Forum Replies Created

Viewing 9 posts - 1 through 9 (of 9 total)
  • Author
    Posts
  • in reply to: Portrait of young woman #492204
    PetrStranik
    Participant
    No badges. No points.

    Hi there Garyartista. The first thing that I noticed when I saw your reference – soft light (hard to render, subtle value changes – I think It would be great to try to do a portrait drawing from it in a style of Fechin. As your acrylic painting goes I would suggest to make transitions softer and try to turn form with temperature changes. For example her forehead feels just like one forwardly placing plane which is not the case. If you look closely her forehead turns to the left by changing it’s value (ever so slightly) darker and little bit more cooler. I guess Acrylic does not lend itself to soft light handling since it dries almost instantly. I would want to have it wet as long as possible so I can adjust edges easily so I would choose Oils over acrylic.. (I would crosscheck with Jeremy Lipking work)
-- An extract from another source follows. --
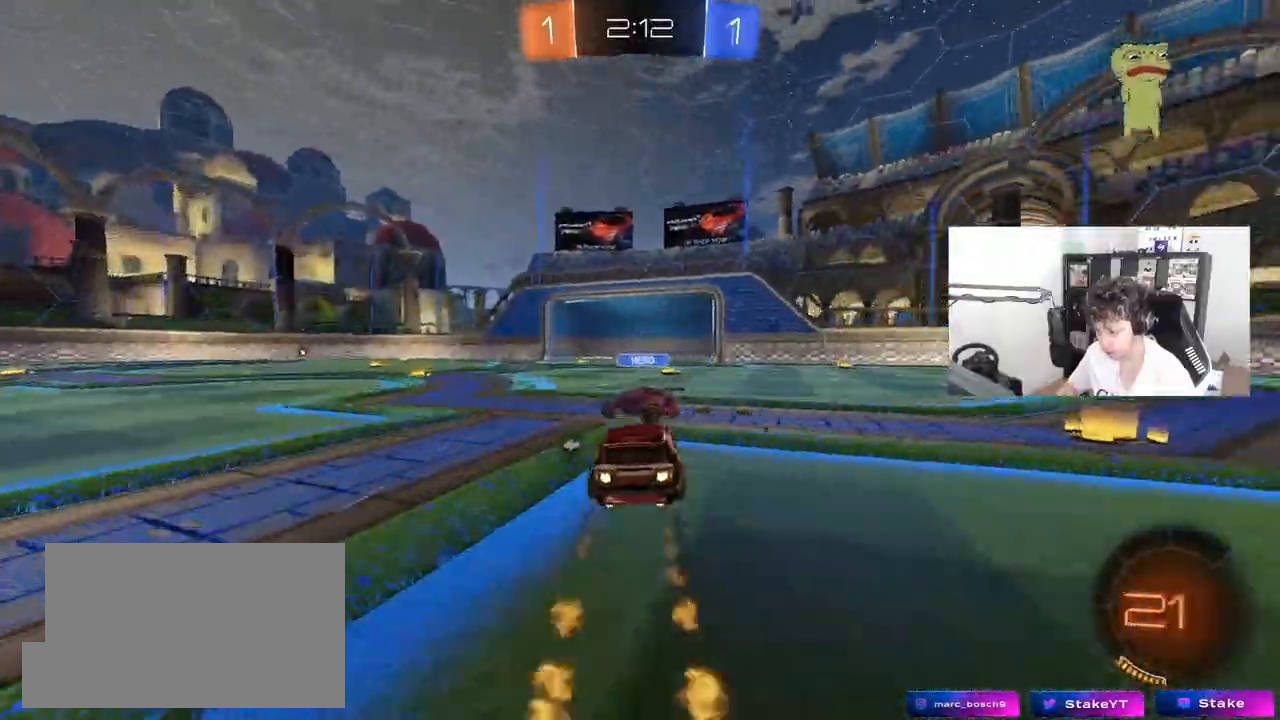
{"keys": ["a", "w"], "mouse": [], "mouse_move": "still", "events": [[117, "shift", "down"], [167, "mouse_left", "up"], [167, "shift", "up"]]}
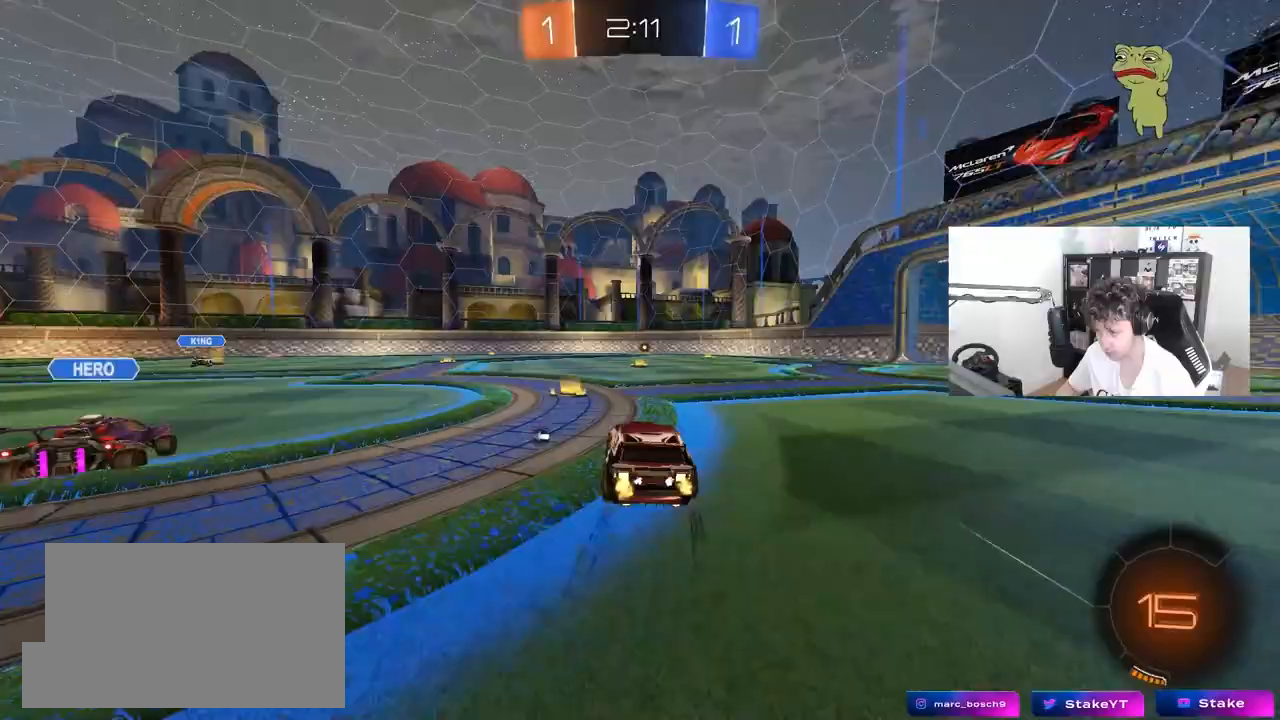
{"keys": ["space", "w"], "mouse": [], "mouse_move": "still", "events": [[83, "a", "up"], [83, "d", "down"], [183, "mouse_left", "down"], [367, "d", "up"], [367, "space", "down"], [417, "mouse_left", "up"]]}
    I think you also forgot to put darkest accents – e.g under her chin and alongside the forehead where it meeds the hair. Hair are also more brownish not so golden which would put more believability to the work.

    Regards

    Petr

    in reply to: Still Life, oil on paper – Critique Appreciated #492185
    PetrStranik
    Participant
    No badges. No points.

    Hi there!! I think that a main thing is that I don’t know what’s the focal point. Is it a glass with water or that pear? I admire your bravery to go for such a subtle light – soft light. I think you would do yourself better to use strong directional source of light to achieve more distinct chiaroscuro to render. Also a lot of white objects (cloth and wall) do not make things easier and lend themself for mudding up the colours.

    Down below is from three years back. Try same objects but under a warm light with direction to have the job easier.

    https://petrstranikart.blogspot.com/2017/04/still-life-petes-essentials.html

    Petr

    in reply to: CHARCOAL FIGURE STUDY – CRITIQUE PLEASE #492177
    PetrStranik
    Participant
    No badges. No points.

    You got that on point Joshua about the delivery of the blow. I think that this is the main issue that’s missing here. That’s the main plot that I guess should be obvious and other things should be subsidiary to it…

    in reply to: CHARCOAL FIGURE STUDY – CRITIQUE PLEASE #489380
    PetrStranik
    Participant
    No badges. No points.

    Hi there, I like it – Steveny Hustony so to speak. I think maybe getting rid of the shaft of light in the bottom right corner would bring more attention to the impact area. It is a bummer that is out of focus that way I could speak more to the rendering. But from what I see I feel like you have a great understanding how to use chiaroscuro effect to your advantage and you can skilfully emphasise core shadows where’s needed. Maybe i would play down the creases in the drapery. i thing it is popping too much forward. Nice lost and found edges and understanding of anatomy. Maybe I would suggest to move the elbow of the left guy in order to avoid tangency…

     

    Regards Petr

    in reply to: Free Student Video Critiques by NMA Instructors #463823
    PetrStranik
    Participant
    No badges. No points.

    Portrait of my good friend from life. Do you see place to improve? (proportion to check? How to improve pencil marks etc…)

     

     

    in reply to: Free Student Video Critiques by NMA Instructors #463826
    PetrStranik
    Participant
    No badges. No points.

    another portrait of a friend from life. unfortunately I have not shoot a picture with him. It is only the final artwork. (What would you improve on? Marks, expression, somethng of with proportion, value distribution?)

    in reply to: Free Student Video Critiques by NMA Instructors #463825
    PetrStranik
    Participant
    No badges. No points.

    Portrait of my dear friend from life. Critique would be more than appreciated. (proportion check, improving pencil marks etc…)

    Regards , Petr

     

    in reply to: Free Student Video Critiques by NMA Instructors #463820
    PetrStranik
    Participant
    No badges. No points.

    Done from our NMA library. Critique would be more than welcome!!! Oil on linen roughly 20×12 inches

    • This reply was modified 4 years, 1 month ago by PetrStranik.
    in reply to: Open Critique #447434
    PetrStranik
    Participant
    No badges. No points.

    Thanks you all!

    I thing you both nailed it. I haven’t thought about the lighting and you are right, hannah, it is confusing not to say that the raising sun is the third source! I tried to crop (sorry is low res) it and maybe it helped a little and maybe I try to glaze down the hand as you haggiben suggested. Thank you both!